● **Work instructions**: Update the text read from each of the entries below so that every "Equitazione" becomes "Equitation", with nothing else altered. Give only the text and leave out the pictures.

● **The records**:
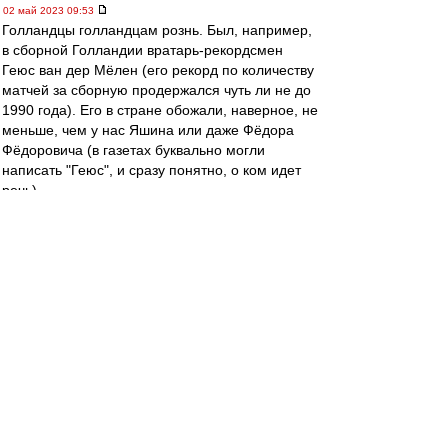
02 май 2023 09:53
Голландцы голландцам рознь. Был, например,
в сборной Голландии вратарь-рекордсмен
Геюс ван дер Мёлен (его рекорд по количеству
матчей за сборную продержался чуть ли не до
1990 года). Его в стране обожали, наверное, не
меньше, чем у нас Яшина или даже Фёдора
Фёдоровича (в газетах буквально могли
написать "Геюс", и сразу понятно, о ком идет
речь).
Потом он завершил карьеру и стал детским
врачом. Все вроде бы замечательно, только
вот он в конце тридцатых вступил в НСБ
(голландский аналог НСДАП), в открытую
поддерживал евгенические идеи и отказывался
принимать детей евреев. А когда Германия
захватила Голландию, вообще записался в СС
и уехал врачом на Восточный фронт.
После войны его отдали под суд за
коллаборационизм и посадили в тюрьму. А
когда выпустили по УДО, полностью
"отменили". К пособнику нацистов никто не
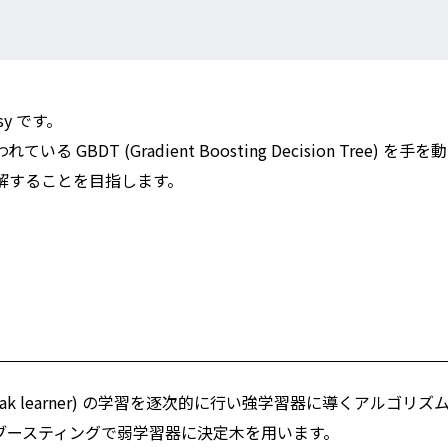
y です。
DT (Gradient Boosting Decision Tree) を手を
解することを目指します。
。
(weak learner) の学習を逐次的に行い強学習器に導くアルゴリズ
たブースティングで弱学習器に決定木を用います。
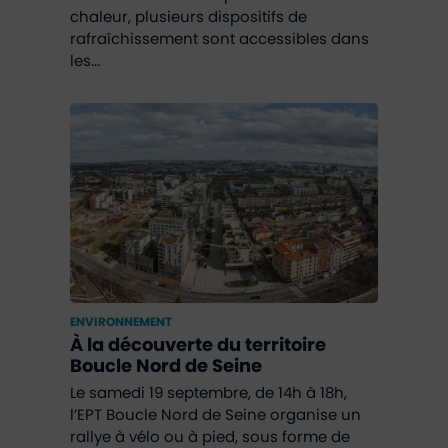
chaleur, plusieurs dispositifs de
rafraîchissement sont accessibles dans
les...
ENVIRONNEMENT
À la découverte du territoire
Boucle Nord de Seine
Le samedi 19 septembre, de 14h à 18h,
l’EPT Boucle Nord de Seine organise un
rallye à vélo ou à pied, sous forme de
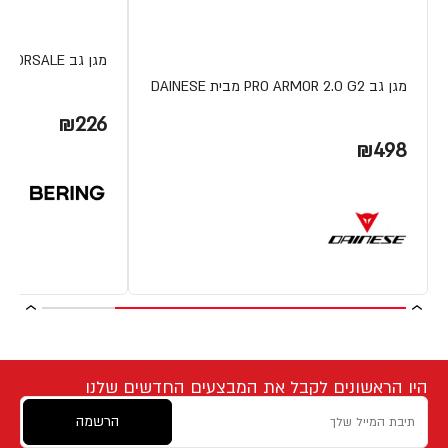
מגן גב BACK PROTECTOR DORSALE מבית BERING
מגן גב PRO ARMOR 2.0 G2 מבית DAINESE
₪226
₪498
היו הראשונים לקבל את המבצעים החדשים שלנו
הרשמה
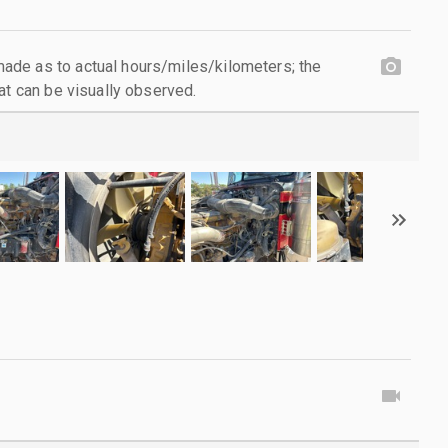
de as to actual hours/miles/kilometers; the
at can be visually observed.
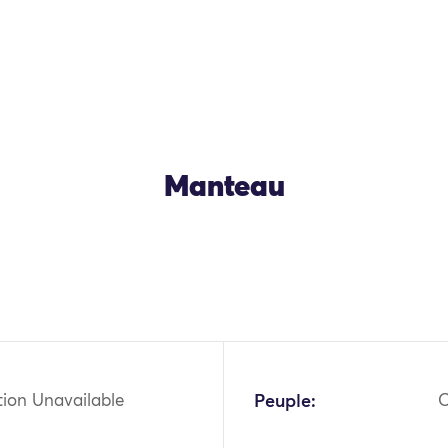
Manteau
tion Unavailable
Peuple:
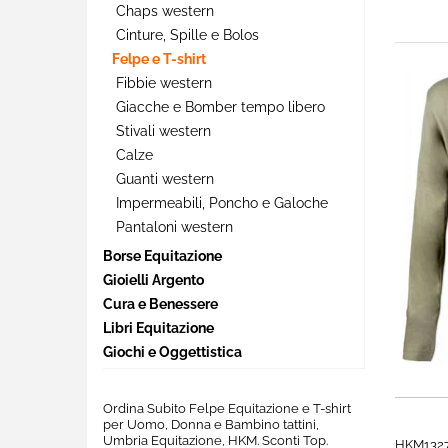
Chaps western
Cinture, Spille e Bolos
Felpe e T-shirt
Fibbie western
Giacche e Bomber tempo libero
Stivali western
Calze
Guanti western
Impermeabili, Poncho e Galoche
Pantaloni western
Borse Equitazione
Gioielli Argento
Cura e Benessere
Libri Equitazione
Giochi e Oggettistica
Ordina Subito Felpe Equitazione e T-shirt
per Uomo, Donna e Bambino tattini,
Umbria Equitazione, HKM. Sconti Top.
HKM132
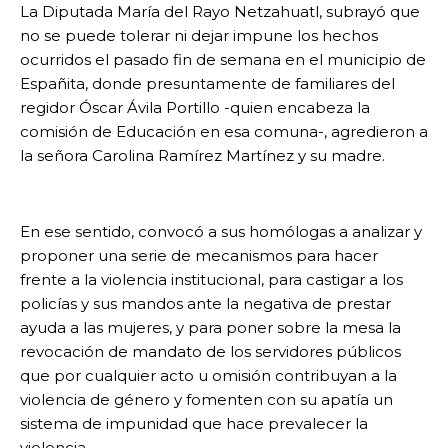
La Diputada María del Rayo Netzahuatl, subrayó que
no se puede tolerar ni dejar impune los hechos
ocurridos el pasado fin de semana en el municipio de
Españita, donde presuntamente de familiares del
regidor Óscar Ávila Portillo -quien encabeza la
comisión de Educación en esa comuna-, agredieron a
la señora Carolina Ramírez Martínez y su madre.
En ese sentido, convocó a sus homólogas a analizar y
proponer una serie de mecanismos para hacer
frente a la violencia institucional, para castigar a los
policías y sus mandos ante la negativa de prestar
ayuda a las mujeres, y para poner sobre la mesa la
revocación de mandato de los servidores públicos
que por cualquier acto u omisión contribuyan a la
violencia de género y fomenten con su apatía un
sistema de impunidad que hace prevalecer la
violencia.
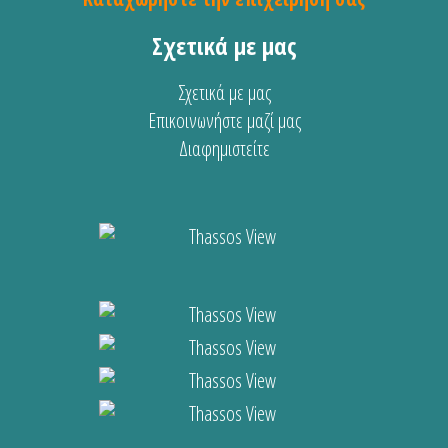
Σχετικά με μας
Σχετικά με μας
Επικοινωνήστε μαζί μας
Διαφημιστείτε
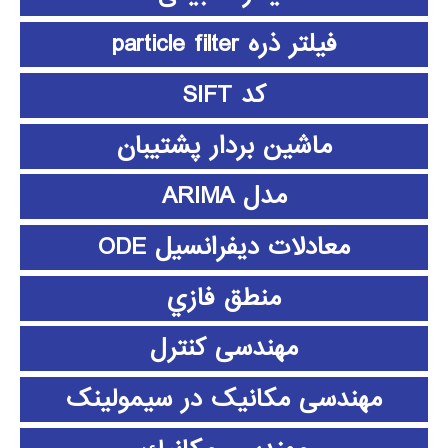
فیلتر ذره particle filter
کد SIFT
ماشین بردار پشتیبان
مدل ARIMA
معادلات دیفرانسیل ODE
منطق فازي
مهندسی کنترل
مهندسی مکانیک در سیمولینک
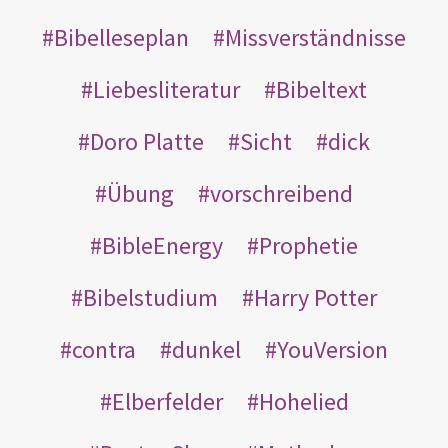
Bibelleseplan
Missverständnisse
Liebesliteratur
Bibeltext
Doro Platte
Sicht
dick
Übung
vorschreibend
BibleEnergy
Prophetie
Bibelstudium
Harry Potter
contra
dunkel
YouVersion
Elberfelder
Hohelied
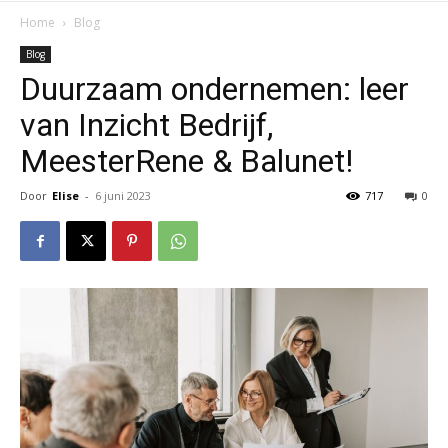
Home
Blog
Blog
Duurzaam ondernemen: leer
van Inzicht Bedrijf,
MeesterRene & Balunet!
Door
Elise
-
6 juni 2023
717
0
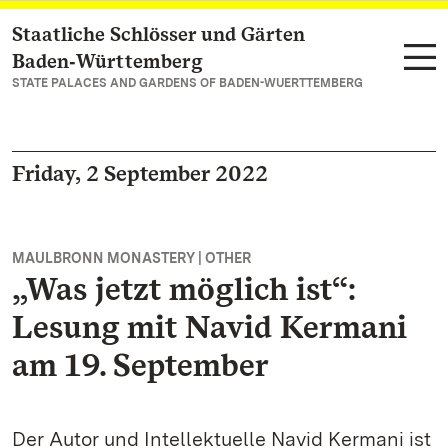
Staatliche Schlösser und Gärten
Navigate to main page
Baden‑Württemberg
STATE PALACES AND GARDENS OF BADEN-WUERTTEMBERG
Friday, 2 September 2022
MAULBRONN MONASTERY | OTHER
„Was jetzt möglich ist“:
Lesung mit Navid Kermani
am 19. September
Der Autor und Intellektuelle Navid Kermani ist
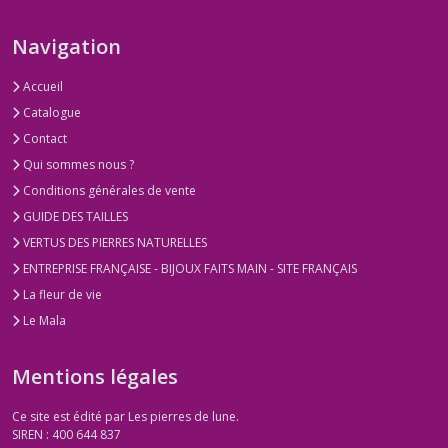
Navigation
Accueil
Catalogue
Contact
Qui sommes nous ?
Conditions générales de vente
GUIDE DES TAILLES
VERTUS DES PIERRES NATURELLES
ENTREPRISE FRANÇAISE - BIJOUX FAITS MAIN - SITE FRANÇAIS
La fleur de vie
Le Mala
Mentions légales
Ce site est édité par Les pierres de lune.
SIREN : 400 644 837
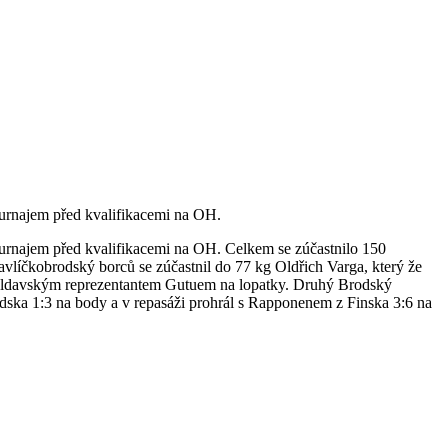
turnajem před kvalifikacemi na OH.
 turnajem před kvalifikacemi na OH. Celkem se zúčastnilo 150
brodský borců se zúčastnil do 77 kg Oldřich Varga, který že
moldavským reprezentantem Gutuem na lopatky. Druhý Brodský
édska 1:3 na body a v repasáži prohrál s Rapponenem z Finska 3:6 na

● **Answer section**:
02 май 2023 09:53
Голландцы голландцам рознь. Был, например,
в сборной Голландии вратарь-рекордсмен
Геюс ван дер Мёлен (его рекорд по количеству
матчей за сборную продержался чуть ли не до
1990 года). Его в стране обожали, наверное, не
меньше, чем у нас Яшина или даже Фёдора
Фёдоровича (в газетах буквально могли
написать "Геюс", и сразу понятно, о ком идет
речь).
Потом он завершил карьеру и стал детским
врачом. Все вроде бы замечательно, только
вот он в конце тридцатых вступил в НСБ
(голландский аналог НСДАП), в открытую
поддерживал евгенические идеи и отказывался
принимать детей евреев. А когда Германия
захватила Голландию, вообще записался в СС
и уехал врачом на Восточный фронт.
После войны его отдали под суд за
коллаборационизм и посадили в тюрьму. А
когда выпустили по УДО, полностью
"отменили". К пособнику нацистов никто не
y です。
DT (Gradient Boosting Decision Tree) を手を
解することを目指します。
。
(weak learner) の学習を逐次的に行い強学習器に導くアルゴリズ
たブースティングで弱学習器に決定木を用います。
chaleur, plusieurs dispositifs de
rafraîchissement sont accessibles dans
les...
ENVIRONNEMENT
À la découverte du territoire
Boucle Nord de Seine
Le samedi 19 septembre, de 14h à 18h,
l’EPT Boucle Nord de Seine organise un
rallye à vélo ou à pied, sous forme de
מגן גב BACK PROTECTOR DORSALE מבית BERING
מגן גב PRO ARMOR 2.0 G2 מבית DAINESE
₪226
₪498
היו הראשונים לקבל את המבצעים החדשים שלנו
הרשמה
de as to actual hours/miles/kilometers; the
at can be visually observed.
Manteau
tion Unavailable
Peuple:
Chaps western
Cinture, Spille e Bolos
Felpe e T-shirt
Fibbie western
Giacche e Bomber tempo libero
Stivali western
Calze
Guanti western
Impermeabili, Poncho e Galoche
Pantaloni western
Borse Equitation
Gioielli Argento
Cura e Benessere
Libri Equitation
Giochi e Oggettistica
Ordina Subito Felpe Equitation e T-shirt
per Uomo, Donna e Bambino tattini,
Umbria Equitation, HKM. Sconti Top.
HKM132
La Diputada María del Rayo Netzahuatl, subrayó que
no se puede tolerar ni dejar impune los hechos
ocurridos el pasado fin de semana en el municipio de
Españita, donde presuntamente de familiares del
regidor Óscar Ávila Portillo -quien encabeza la
comisión de Educación en esa comuna-, agredieron a
la señora Carolina Ramírez Martínez y su madre.
En ese sentido, convocó a sus homólogas a analizar y
proponer una serie de mecanismos para hacer
frente a la violencia institucional, para castigar a los
policías y sus mandos ante la negativa de prestar
ayuda a las mujeres, y para poner sobre la mesa la
revocación de mandato de los servidores públicos
que por cualquier acto u omisión contribuyan a la
violencia de género y fomenten con su apatía un
sistema de impunidad que hace prevalecer la
violencia.
Σχετικά με μας
Σχετικά με μας
Επικοινωνήστε μαζί μας
Διαφημιστείτε
فیلتر ذره particle filter
کد SIFT
ماشین بردار پشتیبان
مدل ARIMA
معادلات دیفرانسیل ODE
منطق فازي
مهندسی کنترل
مهندسی مکانیک در سیمولینک
Bibelleseplan
Missverständnisse
Liebesliteratur
Bibeltext
Doro Platte
Sicht
dick
Übung
vorschreibend
BibleEnergy
Prophetie
Bibelstudium
Harry Potter
contra
dunkel
YouVersion
Elberfelder
Hohelied
Home
Blog
Blog
Duurzaam ondernemen: leer
van Inzicht Bedrijf,
MeesterRene & Balunet!
Door
Elise
-
6 juni 2023
717
0
Staatliche Schlösser und Gärten
Navigate to main page
Baden‑Württemberg
STATE PALACES AND GARDENS OF BADEN-WUERTTEMBERG
Friday, 2 September 2022
MAULBRONN MONASTERY | OTHER
„Was jetzt möglich ist“:
Lesung mit Navid Kermani
am 19. September
Der Autor und Intellektuelle Navid Kermani ist
Navigation
Accueil
Catalogue
Contact
Qui sommes nous ?
Conditions générales de vente
GUIDE DES TAILLES
VERTUS DES PIERRES NATURELLES
ENTREPRISE FRANÇAISE - BIJOUX FAITS MAIN - SITE FRANÇAIS
La fleur de vie
Le Mala
Mentions légales
Ce site est édité par Les pierres de lune.
SIREN : 400 644 837
turnajem před kvalifikacemi na OH.
 turnajem před kvalifikacemi na OH. Celkem se zúčastnilo 150
brodský borců se zúčastnil do 77 kg Oldřich Varga, který že
moldavským reprezentantem Gutuem na lopatky. Druhý Brodský
édska 1:3 na body a v repasáži prohrál s Rapponenem z Finska 3:6 na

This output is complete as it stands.